At the start of Season 1, this status quo is upended when the villainous Fire Nation indulges in a brutal conquest before the latest Avatar – when the previous one dies, their spirit is reborn in another candidate, which takes a bit of time – emerges. They lay waste to the Airbenders, from whose ranks the next Avatar will be plucked, wiping out everyone except 12-year-old Aang (Gordon Cormier), a prodigious bender who ends up entombed in a glacier for 100 years.

By the time Aang is defrosted, the Fire Nation has conquered most of the world, and the kingdoms have all become paranoid and isolationist. Teaming up with 14-year-old Waterbender Katara (Kiawentiio) and her older brother Sokka (Ian Ousley), not to mention his sky bison Appa, Aang sets out to live up to the title of Avatar, complete his training, and liberate the world from fiery tyranny.

If this all sounds familiar, that’s because in its broad strokes, it’s the plot of every fantasy hero’s journey ever embarked upon. But don’t worry about that, since Avatar is an extremely distinguished variety of the formula, full of engaging characters, cool ideas, large-scale action, and a surprisingly dense world full of politics, history, and mythology.

You’d be forgiven for not realizing this, though, since the first episode of the Netflix show is a real mess, leaden with exposition and ropey-looking VFX, moving at such a rapid clip that it’s a genuinely disorienting introduction to the characters and the world. Some of these issues undeniably persist throughout all eight episodes, but not to the same extent. Once it settles down, Avatar: The Last Airbender is a much better show than early impressions suggest.

Through a medley of intriguing locations, from a frigid Arctic to a city built into a mountain to a razed forest full of spirits, the young characters get embroiled in one adventure after the next, learning plenty about themselves in the process. The young cast is imperfect, but always game, and the core group is pleasingly fleshed out as things go. Plenty of time is even spared for so-called villains like Zuko (Dallas Liu), a prince of the Fire Nation with daddy issues, and his uncle Iroh (Paul Sun-Hyung Lee), a wise general with a fearsome reputation. Almost everyone here is worth spending some time with, and reveal layers to their characters that are fun to peel off as we go.

In the meantime, well-choreographed action sequences keep the excitement high, with the elemental bending adding a slightly unique quality to the fisticuffs and excusing all manner of novel ideas. Some areas of the show don’t always look great and sometimes don’t even look finished, but the bending is reliably awesome to behold.

YouTube video

A flawed but worthwhile adaptation

I’m certain there will be long-time fans of the franchise who hate Avatar: The Last Airbender. It’s an unavoidable consequence of adapting such a beloved property. But the personable sparkle of the characters and the rich imagination of the world are preserved here, keeping that same fundamental appeal intact. Sure, it’s not as colorful, not as nuanced, and certainly not as well-paced, but the underlying essence of friends taking on the world is there. And it works.

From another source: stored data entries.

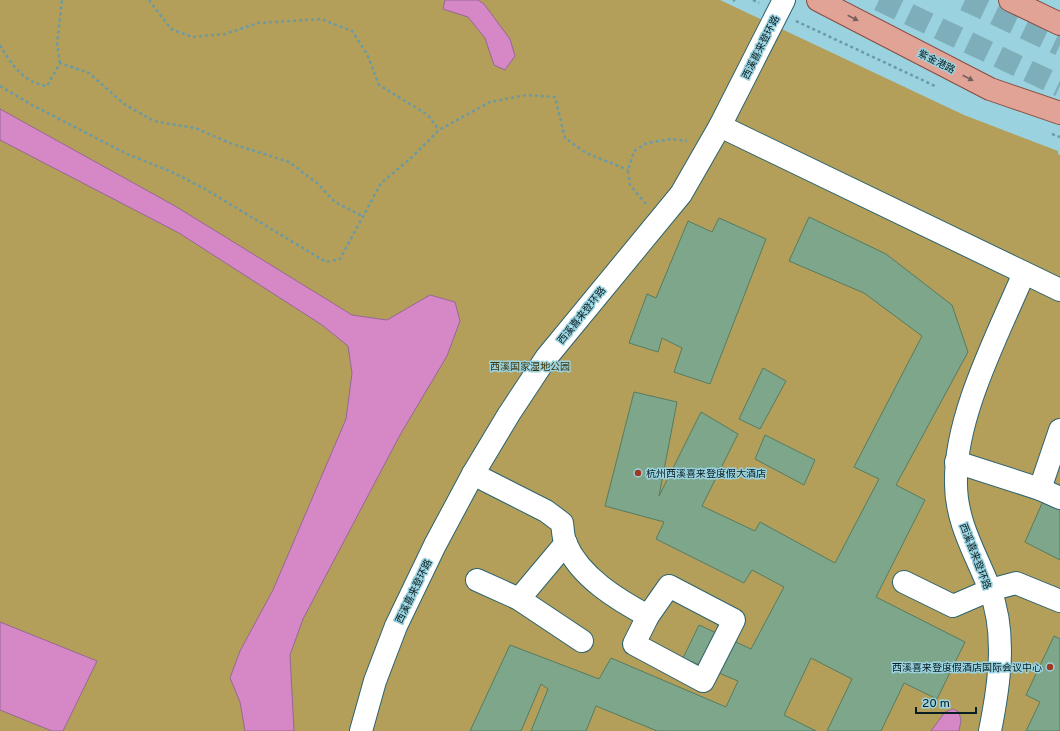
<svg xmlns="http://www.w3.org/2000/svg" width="1060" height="731" font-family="Overpass,'Noto Sans SC',sans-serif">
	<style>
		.green { fill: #b39f59 }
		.water { fill: #d587c6; stroke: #976895 }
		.building { fill: #7ea68a; stroke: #567c62 }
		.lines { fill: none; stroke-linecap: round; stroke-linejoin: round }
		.highway-tunnel { stroke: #7daeb9; stroke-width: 22; stroke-dasharray: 22 11; stroke-linecap: butt }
		.minor-casing { stroke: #2d636f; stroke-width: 24 }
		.major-casing { stroke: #884c3f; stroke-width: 24 }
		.path { stroke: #6c9aa4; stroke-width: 2.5; stroke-dasharray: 3 3; stroke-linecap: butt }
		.minor { stroke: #fff; stroke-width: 22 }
		.major { stroke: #e1a395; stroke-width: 22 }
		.oneway { fill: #74605c }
		.poi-dot { fill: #a13821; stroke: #9ad2df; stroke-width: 1.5 }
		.labels { text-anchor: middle; stroke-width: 3; stroke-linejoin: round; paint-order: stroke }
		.street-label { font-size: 10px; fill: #071e22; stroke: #9ad2df }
		.park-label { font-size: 10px; fill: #3f3306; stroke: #9ad2df }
		.poi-label { font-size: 10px; fill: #071e22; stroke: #9ad2df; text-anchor: start }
	</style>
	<rect width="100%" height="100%" fill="#9ad2df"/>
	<polygon class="green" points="0,0 720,0 964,115 1058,151 1058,154 1060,155 1060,731 0,731"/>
	<g class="water">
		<polygon points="445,0 478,0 484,4 510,39 515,56 505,70 494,65 485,38 468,17 443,9"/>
		<polygon points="0,109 175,206 352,315 387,320 430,295 455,302 460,321 447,356 400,435 303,619 290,655 294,731 245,731 240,702 230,678 240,651 273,590 346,419 352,373 348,346 322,325 179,233 0,140"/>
		<polygon points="0,622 97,661 63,731 52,731 0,710"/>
		<polygon points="953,709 959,712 961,720 959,731 931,731 945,712"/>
	</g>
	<g class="building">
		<polygon points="809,217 886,254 952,305 968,352 896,485 925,500 876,597 965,642 937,699 904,683 881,731 827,731 852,679 811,658 784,715 816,731 657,731 596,706 586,731 531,731 548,689 541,684 521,731 470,731 510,645 599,679 611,658 726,707 738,681 683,658 699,625 751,649 784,587 752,570 744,583 656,539 664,522 605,506 634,392 677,402 659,496 701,412 738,434 702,506 755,531 760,522 835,563 879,479 854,467 922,336 864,293 789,261"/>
		<polygon points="719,218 766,239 710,384 674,372 682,348 662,338 658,352 629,343 647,294 656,298 688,221 712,232"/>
		<polygon points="763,368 786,381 760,429 739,419"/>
		<polygon points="765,435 815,460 804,485 755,459"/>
		<polygon points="1043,501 1060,509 1060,560 1025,542"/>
		<polygon points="1054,636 1060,639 1060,731 1026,731 1040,702 1026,695"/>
	</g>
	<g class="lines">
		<g class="highway-tunnel">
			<polyline points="879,0 1060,86"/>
			<polyline points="965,0 1060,45"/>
		</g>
		<g class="minor-casing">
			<g id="minor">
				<polyline points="720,126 1060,290"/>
				<polyline points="956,462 1040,489 1060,498"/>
				<path d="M473,474l73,37 16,12c1,7 1,15 4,21 14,33 52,56 82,72"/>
				<polyline points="1040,489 1060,430"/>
				<polyline points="477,580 519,599 582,641"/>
				<polyline points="904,582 953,606 990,590 1016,583 1060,601"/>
				<polygon points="669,586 734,620 703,681 634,644 648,616"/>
				<polyline points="519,599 566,543"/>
				<polyline points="361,731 375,681 396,626 435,545 473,474 509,414 546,358 681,194 720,126 784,0"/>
				<path d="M990,731c9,-45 17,-97 0,-141 -13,-34 -34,-67 -34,-106 -2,-67 42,-149 68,-211"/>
			</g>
		</g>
		<g class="major-casing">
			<g id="major">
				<polyline points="818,0 990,89 1060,113"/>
				<polyline points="1010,0 1060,24"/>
			</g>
		</g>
		<g class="path">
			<polyline points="149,0 171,29 192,37 225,34 258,23 321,19 352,31 367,54 379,85 428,115 439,130"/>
			<polyline points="733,0 735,1"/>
			<polyline points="753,0 759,3"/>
			<polyline points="796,21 935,86"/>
			<path d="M0,45c11,19 24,38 47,41l13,-23 29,10 35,31 30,17 41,7 35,15 59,19 28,21 18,19 29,15"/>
			<polyline points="60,63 57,44 62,0"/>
			<polyline points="0,86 32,105 127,154 172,172 205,189 326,262 340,259 381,183 410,159 439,130 490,102 526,95 555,97 565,138 586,153 628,170"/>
			<polyline points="1052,134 1060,137"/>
			<polyline points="646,204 630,185 628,170 634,151 647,143 671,139 687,141"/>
		</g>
		<use href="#minor" class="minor"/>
		<use href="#major" class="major"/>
	</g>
	<defs><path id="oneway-solid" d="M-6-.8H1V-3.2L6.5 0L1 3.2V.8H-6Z"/></defs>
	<g class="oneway">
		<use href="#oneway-solid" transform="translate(853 18) rotate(27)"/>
		<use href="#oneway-solid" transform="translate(968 78) rotate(27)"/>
	</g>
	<g class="poi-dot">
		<circle cx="638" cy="473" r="4"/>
		<circle cx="1050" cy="667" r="4"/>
	</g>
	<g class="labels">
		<g class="street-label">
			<text transform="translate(760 47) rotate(-63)" y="4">西溪喜来登环路</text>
			<text transform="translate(937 61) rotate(27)" y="4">紫金港路</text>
			<text transform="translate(581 315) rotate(-51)" y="4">西溪喜来登环路</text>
			<text transform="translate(976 556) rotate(69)" y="4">西溪喜来登环路</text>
			<text transform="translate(413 591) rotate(-64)" y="4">西溪喜来登环路</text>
		</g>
		<g class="park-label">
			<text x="530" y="370">西溪国家湿地公园</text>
		</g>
		<g class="poi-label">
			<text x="646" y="477">杭州西溪喜来登度假大酒店</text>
			<text x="1042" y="671" text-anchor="end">西溪喜来登度假酒店国际会议中心</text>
		</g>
	</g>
	<path d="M916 707v6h60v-6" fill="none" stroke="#071e22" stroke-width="2"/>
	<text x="922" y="707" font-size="12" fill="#071e22" stroke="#9ad2df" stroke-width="3" paint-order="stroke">20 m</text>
</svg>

For its boyish charms and impressive action, Avatar is well worth a look for everyone, even the naysayers. It isn’t perfect, and the first few episodes aren’t the best indicator of how good it’ll get down the line when the stakes are raised and you’ve come to care about the cast. But even though mileage will vary, it’s hard to fault Netflix’s efforts in bringing this story to a new audience, and even harder to imagine a future in which we don’t get more Avatar sooner rather than later.